Приблизительное время на прочтение: 18 мин

Плесень

Материал из Мракопедии
Перейти к: навигация, поиск
Pipe-128.png
Эта история была написана участником Мракопедии в рамках литературного турнира. Пожалуйста, не забудьте указать источник при использовании.


Катя приехала в родной город, в котором не была уже много лет, к своей маме и бабушке. Жили они вдвоём, в двухкомнатной и уютной квартире, застывшей во времени, в таком милом, почти не тронутом новомодными явлениями, мирке. Из новомодных явлений тут были только большой плоский телевизор в гостиной и стиральная машина; они, являясь чуждыми элементами этому гармоничному миру, однако начали уже врастать в царивший здесь советский антураж.

Мама Кати, Ольга, встретила дочь на вокзале.
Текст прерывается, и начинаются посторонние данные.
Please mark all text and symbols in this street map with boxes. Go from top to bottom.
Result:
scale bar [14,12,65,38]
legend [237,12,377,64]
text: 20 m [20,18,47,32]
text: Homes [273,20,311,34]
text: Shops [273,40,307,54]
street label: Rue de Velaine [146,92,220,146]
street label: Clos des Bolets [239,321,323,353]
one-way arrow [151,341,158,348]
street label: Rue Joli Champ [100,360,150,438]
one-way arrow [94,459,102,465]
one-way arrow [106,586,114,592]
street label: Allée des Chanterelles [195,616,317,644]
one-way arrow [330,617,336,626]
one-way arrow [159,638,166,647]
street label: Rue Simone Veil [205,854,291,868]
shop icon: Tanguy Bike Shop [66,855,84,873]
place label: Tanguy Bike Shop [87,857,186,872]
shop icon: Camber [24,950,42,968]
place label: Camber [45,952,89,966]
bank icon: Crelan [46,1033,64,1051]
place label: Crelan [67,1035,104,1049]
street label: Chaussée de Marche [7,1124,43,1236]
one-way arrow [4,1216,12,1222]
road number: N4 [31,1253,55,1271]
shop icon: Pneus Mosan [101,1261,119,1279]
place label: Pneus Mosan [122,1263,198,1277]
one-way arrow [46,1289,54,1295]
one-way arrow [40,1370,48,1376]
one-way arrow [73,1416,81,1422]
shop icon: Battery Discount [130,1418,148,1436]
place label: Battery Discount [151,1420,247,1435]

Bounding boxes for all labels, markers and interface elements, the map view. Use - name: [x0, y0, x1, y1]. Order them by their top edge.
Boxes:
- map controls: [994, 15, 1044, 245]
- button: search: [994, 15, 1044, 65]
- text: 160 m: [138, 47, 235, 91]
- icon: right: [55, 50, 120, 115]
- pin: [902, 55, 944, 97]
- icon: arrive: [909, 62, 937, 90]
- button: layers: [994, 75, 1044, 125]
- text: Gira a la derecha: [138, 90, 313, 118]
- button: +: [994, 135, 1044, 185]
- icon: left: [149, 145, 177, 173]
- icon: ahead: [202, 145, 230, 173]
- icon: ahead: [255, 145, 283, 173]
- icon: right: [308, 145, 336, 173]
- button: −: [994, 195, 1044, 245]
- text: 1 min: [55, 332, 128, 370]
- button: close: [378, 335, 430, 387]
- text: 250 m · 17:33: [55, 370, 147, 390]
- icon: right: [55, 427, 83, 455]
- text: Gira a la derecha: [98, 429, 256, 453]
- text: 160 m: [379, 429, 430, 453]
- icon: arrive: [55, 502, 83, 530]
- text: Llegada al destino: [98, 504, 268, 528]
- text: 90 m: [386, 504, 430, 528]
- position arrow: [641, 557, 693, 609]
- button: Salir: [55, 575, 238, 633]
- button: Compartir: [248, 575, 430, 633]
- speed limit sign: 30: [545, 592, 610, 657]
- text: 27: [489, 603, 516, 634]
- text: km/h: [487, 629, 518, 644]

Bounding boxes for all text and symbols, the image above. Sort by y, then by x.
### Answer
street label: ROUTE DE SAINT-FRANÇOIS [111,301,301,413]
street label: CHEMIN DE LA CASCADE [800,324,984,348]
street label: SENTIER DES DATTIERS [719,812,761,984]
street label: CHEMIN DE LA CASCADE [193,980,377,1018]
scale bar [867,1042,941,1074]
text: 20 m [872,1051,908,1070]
Они доехали вместе до пятиэтажной хрущёвки на такси. Теперь Ольга помогала ей заносить сумки на третий этаж, проходя мимо двух бабушек, сидящих на лавочке и сложивших на животе руки. Ольга поздоровалась с ними, они одновременно ответили ей, кивнув головой.

– Вот дочка к нам приехала с Москвы, – сказала Ольга, – Катенька. Помните?

– Конечно помним, – ответили бабушки, улыбаясь, – Вот такой махонькой помним, вымахала, красавица.

– Женихи небось прохода не дают? – добродушно ухмыльнулась одна из бабушек. Катя засмущалась, очень мило им улыбнулась и прошла мимо них со своим саквояжем.

Она помнила этих бабушек, ещё когда гуляла маленькой во дворе, каталась на велосипеде. Они всё так же сидели на той же лавочке, как и много лет назад. Вспомнила Катя и своих соседей: доброго и всегда пьяненького деда Колю с огромными седыми усами; бабушку Свету, которая подкармливала кошек и часто давала Кате какую-нибудь конфетку; соседского мальчика, который бегал так быстро, что почти обгонял Катю на её велосипеде и ещё однажды помог ей снять мячик с дерева. Все они, и многие другие, размывались в памяти и казались ей чем-то далёким, как всплывающий, будто из ниоткуда, старый детский сон. Ей было любопытно узнать о их судьбах, и мама, будто ощутив её ностальгию, стала увлечённо рассказывать о жителях.

– А Женьку помнишь, со второго этажа, с которым ты гуляла? Уехал несколько лет назад, вроде устроился хорошо, бабушка его нам фотографии показывала. По миру путешествует. О тебе спрашивает часто.

– А как бабушка Света поживает? – неожиданно для себя спросила Катя, проигнорировав вспоминающего её Женю.

– Да вот, – грустно ответила мама, – Похоронили давно ещё.

– Жалко.

– Да не печалься, – сказала Ольга, остановившись у своей двери на третьем этаже и доставая ключи, – Всё хорошо. Это жизнь. У нас тут, в общем, мало чего происходит. И слава богу. Идиллия. Всё так же, всё потихоньку.

С этими словами она открыла дверь. Катя, бросив сумки в прихожей, сразу же прошла в комнату бабушки.

– Ба-а-а! – радостно воскликнула Катя, направляясь к своей бабушке, Марии.

Они обнялись. Бабушка не видела её с тех пор, как внучка уехала в Москву.

Катя стала разбирать вещи. Всё в квартире осталось так же, как осталось в её памяти. На стенах в коридоре висели умиротворяющие пейзажи и изображения грациозных, а где-то и забавных, животных, оставшихся со старых календарей, о прошлом которых напоминал год в углу картинки. Они все были обрезаны снизу, по некоему суеверию, и это лишь подчёркивало, что они уже не выполняют функцию отсчёта времени, дней, месяцев – они застыли в безвременье и остались картинкой, на которую зачастую редко смотрят и даже вспоминают о ней, когда задаются целью узнать какой сегодня день. Старые обои с узорами, на которых Катя в детстве разглядывала целые сюжеты – кошки с собачками, и фигура рядом, так похожая на бабушку Свету. На двери туалета, в отлуплившейся краске было множество замысловатых фигур, которые в воображении Кати превращались и в медвежонка с воздушным шариком, и в большого робота, стоящего за стеной, и в фигуре мальчика, куда-то бегущего и чем-то напоминающего того Женю, который о ней вспоминал.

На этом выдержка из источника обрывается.